START Extract to read

The New Glossary

The New Glossary

🌿 How to Be Out of Control

This is Not Your Story

Living and leading beyond the Hero’s Journey

Samir Selmanovic's avatar
Samir Selmanovic
Sep 01, 2025
∙ Paid
3
1
2
Share

“We don’t need another hero.” ~ Tina Turner

“Happy is the land that does not need heroes.” ~ Bertolt Brecht

If you are a leader in an organization, you will have heard it said, “You only need to focus on what you can control.”

It is not that simple, though. We cannot wall ourselves into a space where we are in control. And even if we could, that is not where the action is. Or fun. Or people. Or relationships. Or reality.

Learning to let go of control and lead from that space is not antithetical to leadership. Quite the contrary, when we know how to be out of control, we cease to be at war with reality and become better not only at making things happen but also at letting things happen as we participate in dynamics larger than the circle we have drawn around ourselves.

Control does matter, obviously, and we aim to get control of the shared reality by creating models, frameworks, and maps that help us manage what we think is going on.

“All models are wrong,” wrote statistician George E. P. Box back in 1976, “but some are useful.” We move to better ways of making sense when the previous ways become less useful in helping us predict, manage, and work with and through the new complexities we face. When a model does not work anymore, we move to those that work.

Myths that Work

One of the most powerful tools for living with complexity is choosing the myths we live by. Myth is a timeless truth poured into a story, armed with our values, and cemented into our experience.

We humans used to think we were above them. Fortunately, we have been coming to terms with the fact that we have over-reached in our myth-free confidence. We are not living in a merely complicated machine we can learn to control, but in a constantly changing system managing physical, psychological, organizational and other forces that we cannot bring under control. Life and, with it, change, is too wide and too deep to master.

There is always far more happening than what we can fully grasp. So, we have to relate to the unknown, befriend it, even delight in it, get things done in the middle of it, and get others to get things done. That is where the myths come in.

Myths that work hold our worlds together.

They are larger stories that hold smaller stories. Whether true or false, myth is a necessity for any meaning we hope to have as humans. Without the myth, we are all whirling subatomic particles, becoming aware that we are nothing, a realization that is itself a myth.

Now, the most crucial function of myth is to provide us with a perspective, and in today’s world of excess information, perspective is everything, or almost everything, depending on how you look at it. Myths we hold, whether we are aware of them or not, are that perspective.

Good Old Myth

There is a myth we are all quite familiar with.

Even if you don’t know it by name, you know it in substance. It is a pervasive and recognizable story format in the West, particularly in the United States, that has gone global. If you are unaware of it, use this ChatGPT prompt: Tell me about the Hero’s Journey. Then brace yourself.

END Extract to read
START Supplied information

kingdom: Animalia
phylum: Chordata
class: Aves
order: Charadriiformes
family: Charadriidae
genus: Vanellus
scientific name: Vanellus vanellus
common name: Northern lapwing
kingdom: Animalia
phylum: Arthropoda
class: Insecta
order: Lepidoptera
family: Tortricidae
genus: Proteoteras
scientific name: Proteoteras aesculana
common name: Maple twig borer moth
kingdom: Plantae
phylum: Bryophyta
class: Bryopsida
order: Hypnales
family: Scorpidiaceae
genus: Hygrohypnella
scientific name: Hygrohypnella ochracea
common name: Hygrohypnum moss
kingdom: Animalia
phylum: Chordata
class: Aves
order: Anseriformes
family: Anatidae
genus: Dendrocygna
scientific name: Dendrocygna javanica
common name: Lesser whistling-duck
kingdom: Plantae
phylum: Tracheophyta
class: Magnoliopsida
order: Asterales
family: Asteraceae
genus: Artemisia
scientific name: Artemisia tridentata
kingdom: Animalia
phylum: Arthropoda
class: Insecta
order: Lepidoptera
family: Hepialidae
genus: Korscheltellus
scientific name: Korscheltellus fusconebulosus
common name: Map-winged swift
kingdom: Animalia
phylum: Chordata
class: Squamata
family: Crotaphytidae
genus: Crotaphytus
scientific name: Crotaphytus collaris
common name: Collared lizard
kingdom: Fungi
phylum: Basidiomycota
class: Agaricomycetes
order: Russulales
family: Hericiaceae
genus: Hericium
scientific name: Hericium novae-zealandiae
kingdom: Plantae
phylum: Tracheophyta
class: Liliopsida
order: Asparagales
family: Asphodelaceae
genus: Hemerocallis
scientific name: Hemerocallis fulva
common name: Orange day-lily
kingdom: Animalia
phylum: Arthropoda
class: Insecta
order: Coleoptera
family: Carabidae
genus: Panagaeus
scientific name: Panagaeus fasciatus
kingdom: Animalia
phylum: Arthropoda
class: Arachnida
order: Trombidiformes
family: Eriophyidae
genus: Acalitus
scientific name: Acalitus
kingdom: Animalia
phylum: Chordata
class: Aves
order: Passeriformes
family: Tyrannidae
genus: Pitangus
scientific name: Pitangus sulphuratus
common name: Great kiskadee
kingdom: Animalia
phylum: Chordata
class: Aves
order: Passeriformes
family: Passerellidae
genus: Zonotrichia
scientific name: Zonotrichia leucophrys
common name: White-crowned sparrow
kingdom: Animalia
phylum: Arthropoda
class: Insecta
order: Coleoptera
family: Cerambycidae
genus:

END Supplied information

### Aim of the task
Reproduce word for word the part of the essay on being out of control that runs from "One of the most" to "deep to master.". The lines above are separate material with no tie to the essay.

### Exercise response
One of the most powerful tools for living with complexity is choosing the myths we live by. Myth is a timeless truth poured into a story, armed with our values, and cemented into our experience.

We humans used to think we were above them. Fortunately, we have been coming to terms with the fact that we have over-reached in our myth-free confidence. We are not living in a merely complicated machine we can learn to control, but in a constantly changing system managing physical, psychological, organizational and other forces that we cannot bring under control. Life and, with it, change, is too wide and too deep to master.